Performance and comparison of ML models PADDLE and Attention AD, and Mechanistic Predictor
(A–N) PADDLE ML model7 (panels A, B, C, G, H, I, & J) and Attention AD model22 (panels D, E, F, K, L, M, & N) used to predict functionality across seven sets of sequences: Flanked WYFL (panels A-B), Intermixed WYFL (panels B-E), Amphipathic Helix WYFL (panels C–F), WD10 (panels G–K), FD10 (panels H–L), LD10 (panels I–M), and YD10 (panel J–N). X axis: Z-scores represent predicted probability of functionality using PADDLE (see STAR Methods) with scores greater than a threshold of 4 predicted to be functional.7 Probability values represent predicted probability of functionality using Attention_AD with scores greater than a threshold of 0.5 predicted to be functional. Y axis: growth slope of cells carrying the corresponding sequences. Values in the upper left corner of each panel are the correlation between the growth slope and prediction (r), area under the ROC curve (AUC) and the fraction accurately predicted (Acc).
(O) A modified Mechanistic Predictor6 used to predict functionality across seven sets of sequences. The modified predictor applied to sequences with a total length of 20 residues: Functional ADs = [-6.5 ≤ Net Charge ≤ −4 & Number of W, F, and L Residues ≥3]. Distributions of sequences predicted to be functional (solid borders) and sequences predicted to be non-functional (dotted borders). X axis: dataset used; Y axis: same as in A. Values on the graph represent the percent of experimentally determined functional sequences out of the sequences predicted to be functional using the modified mechanistic predictor.
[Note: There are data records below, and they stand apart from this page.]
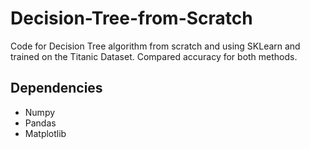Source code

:# Decision-Tree-from-Scratch

Code for Decision Tree algorithm from scratch and using SKLearn and trained on the Titanic Dataset. Compared accuracy for both methods.

## Dependencies ##

* Numpy
* Pandas
* Matplotlib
(P–R) Average scores for three rules: balance (panel P), position (panel Q), and clustering (panel R) within sequences correctly predicted (true positives (TP) and true negatives (TN)) and incorrectly predicted (false positives (FP) and false negatives (FN)) to be activation domains by PADDLE (solid borders) and Attention AD (dotted borders). Deviation from balance is the absolute value of the difference in number of acidic and hydrophobic residues. C-terminal preference is the slope calculated from a best fit line where the X axis was 1–10 for the ten positions of each sequence and the Y axis was the number of sequences that had a hydrophobic residue at each position, with a greater preference indicating more hydrophobic residues toward the C-terminus (see Figures 4 panels H, I, J).